Au temps des derniers benshis…

Prise Finale (Kinema no tenchi)
Yôji Yamada – 1986

Si j’ai été moins emporté devant Kinema no tenchi que devant les meilleurs épisodes de Tora-san ou des films comme Kazoku, Les Mouchoirs jaunes ou A Distant Cry from Spring, je reconnais volontiers qu’une nouvelle fois, Yamada livre un film brillant, montrant sa capacité d’alors à faire sien n’importe quel sujet, y compris quand on lui met entre les mains un film de commande. Il s’agissait ici de fêter les 50 ans de la Shochiku et, pour ce faire, rien de plus naturel que d’avoir confié le projet au plus bankable des réalisateurs de l’entreprise (au-delà de l’aspect record de la saga Tora-san, il faut bien comprendre qu’elle a été pour la Shochiku une précieuse ressource afin de rester à flots).

Yamada propose donc une histoire plongeant le spectateur dans les années 30, à une époque où commence à se faire le passage entre le muet et le parlant. Le cinéma s’industrialise sérieusement et il lui faut plus d’espace pour les tournages. Ainsi l’histoire traitera-t-elle en partie du déménagement du studio de la Shochiku du côté d’Ofuna.

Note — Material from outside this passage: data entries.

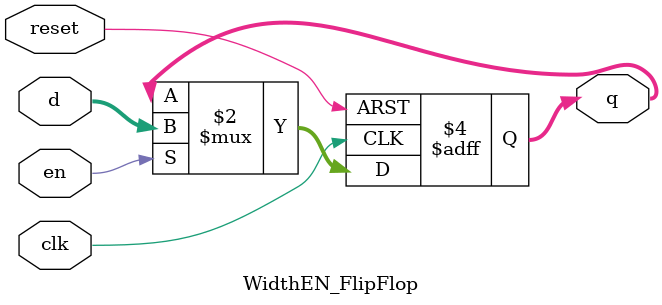
<source format=sv>
module WidthEN_FlipFlop #(parameter WIDTH = 8)
				    (input logic 				 clk, reset, en,
					  input logic  [WIDTH-1:0] d,
					  output logic [WIDTH-1:0] q
					  );


	always_ff @(posedge clk, posedge reset)
		if (reset)   q <= 0;
		else if (en) q <= d;

endmodule
</source>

Il y a un aspect documentaire très intéressant dans ce film. Assez fascinant en effet de se trouver dans une salle de cinéma d’Asakusa, à une époque où les films muets étaient commentés en direct par un benshi, sorte de récitant présent physiquement dans la salle de cinéma et qui, par la parole, accompagnait de sa faconde les différentes scènes (certains étaient si réputés qu’ils pouvaient servir d’argument commercial pour faire venir le public). On y sent bien surtout l’intérêt de la foule pour cet art, en passe de remplacer définitivement les petites troupes d’acteurs ambulants.

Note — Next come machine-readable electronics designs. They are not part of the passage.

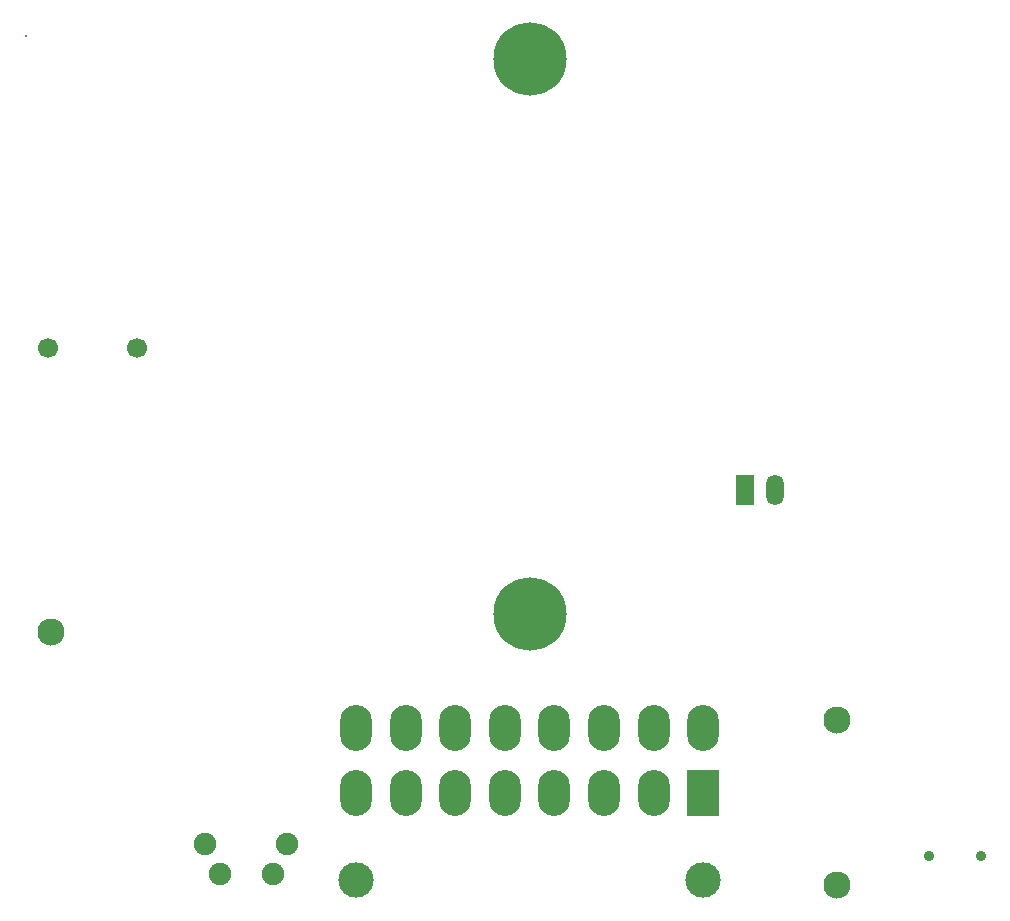
<source format=gbs>
G04*
G04 #@! TF.GenerationSoftware,Altium Limited,Altium Designer,22.10.1 (41)*
G04*
G04 Layer_Color=16711935*
%FSLAX25Y25*%
%MOIN*%
G70*
G04*
G04 #@! TF.SameCoordinates,26C55208-6D98-4306-9539-90E50C8D8735*
G04*
G04*
G04 #@! TF.FilePolarity,Negative*
G04*
G01*
G75*
%ADD80C,0.03543*%
%ADD81C,0.09055*%
%ADD82C,0.24410*%
%ADD83C,0.01181*%
%ADD84C,0.11811*%
%ADD85O,0.10630X0.15354*%
%ADD86R,0.10630X0.15354*%
%ADD87O,0.05906X0.10236*%
%ADD88R,0.05906X0.10236*%
%ADD89C,0.06693*%
%ADD90C,0.07480*%
D80*
X327559Y17717D02*
D03*
X310236D02*
D03*
D81*
X17717Y92520D02*
D03*
X279528Y62992D02*
D03*
Y7874D02*
D03*
D82*
X177165Y98425D02*
D03*
Y283465D02*
D03*
D83*
X9252Y291142D02*
D03*
D84*
X235039Y9843D02*
D03*
X119291D02*
D03*
D85*
X235039Y60236D02*
D03*
X218504D02*
D03*
X201969D02*
D03*
X185433D02*
D03*
X168898D02*
D03*
X152362D02*
D03*
X135827D02*
D03*
X119291D02*
D03*
X218504Y38583D02*
D03*
X201969D02*
D03*
X185433D02*
D03*
X168898D02*
D03*
X152362D02*
D03*
X135827D02*
D03*
X119291D02*
D03*
D86*
X235039D02*
D03*
D87*
X258937Y139764D02*
D03*
D88*
X248937D02*
D03*
D89*
X16535Y187008D02*
D03*
X46457D02*
D03*
D90*
X91535Y11811D02*
D03*
X73819D02*
D03*
X96457Y21654D02*
D03*
X68898D02*
D03*
M02*

</source>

Cette passation est incarnée par un père et sa fille, joués par Kiyoshi Atsumi et Narimi Arimori. Le père est un ancien comédien ambulant. Il n’a jamais joué de grands rôles, mais enfin, il connaît nombre de ficelles du métier. Ici, voir Atsumi donner des conseils en mode tora-san est bien entendu irrésistible, d’autant que l’acteur retrouve de ces changements d’humeur drolatiques qui ont fait la légende de son colporteur (j’ai adoré la scène où, charmé d’entendre un brocanteur dire du bien du cinéma et de sa fille en tant qu’actrice, le père devient subitement grossier quand il l’entend malheureusement conclure : « Elle est si belle ! J’aimerais bien l’avoir dans mon lit, ça oui ! »)

Quant à la fille, elle incarne une jeune génération qui arrive en pleine transition entre le muet et le parlant et qui va savoir saisir la balle au bond pour avoir son nom en gros caractère sur des affiches. Non sans mal : incapable de jouer une scène délicate à cause de ses limites, c’est après avoir appris que son père n’est finalement pas son père, qu’elle va se mettre à jouer divinement. Pour Yamada, une actrice venue du peuple et avec moult brisures est le meilleur moyen d’obtenir une réelle authenticité.

Le film est sinon parsemé de références, de clin d’œil à l’époque. Ainsi ce réalisateur, dont le bob blanc sur la tête et une certaine caméra posée sur les tatamis (je me suis demandé si c’était la même que celle aperçu dans Tokyo Ga, de Wenders) évoque Ozu. Appréciable aussi est cette restitution d’un côté familial propre aux plateaux de l’époque. Là, tout le monde se connaît, on a beau être l’acteur principal, on peut très bien se voir remis à sa place par le premier machiniste venu. Faire du cinéma implique se constituer une grande famille, et Yamada ne fera pas autrement tout le long de sa carrière.

Pour preuve, la longue liste des acteurs et actrices qui ont déjà collaboré avec lui et que l’on retrouve dans Kinema no tenchi. Atsumi, donc, mais aussi le trio Chieko Baisho / Gin Maeda / Hidetaka Yoshioka reproduisant la même cellule familiale que Tora-san (Yoshioka va même jusqu’à jouer un garçon qui s’appelle aussi Mitsuo), Hajime Hana, Ryû Chishû, etc. Seul petit regret : que Hisao « Tako » Dazai ne soit pas présent. Mais cette défection exceptée, le spectateur a le plaisir de se sentir en terrain largement connu, au sein d’une histoire qui, tout en touchant à beaucoup de thématiques, donne une impression de profusion sans non plus être abrutissante. Une sorte d’anti-Babylon, un film sur un cinéma en mutation, porté par des artisans convaincus par la beauté de leur art, par sa magie. Le tout sans vulgarité bien sûr, mais avec grâce, simplicité et intelligence. À la Yamada, tout simplement.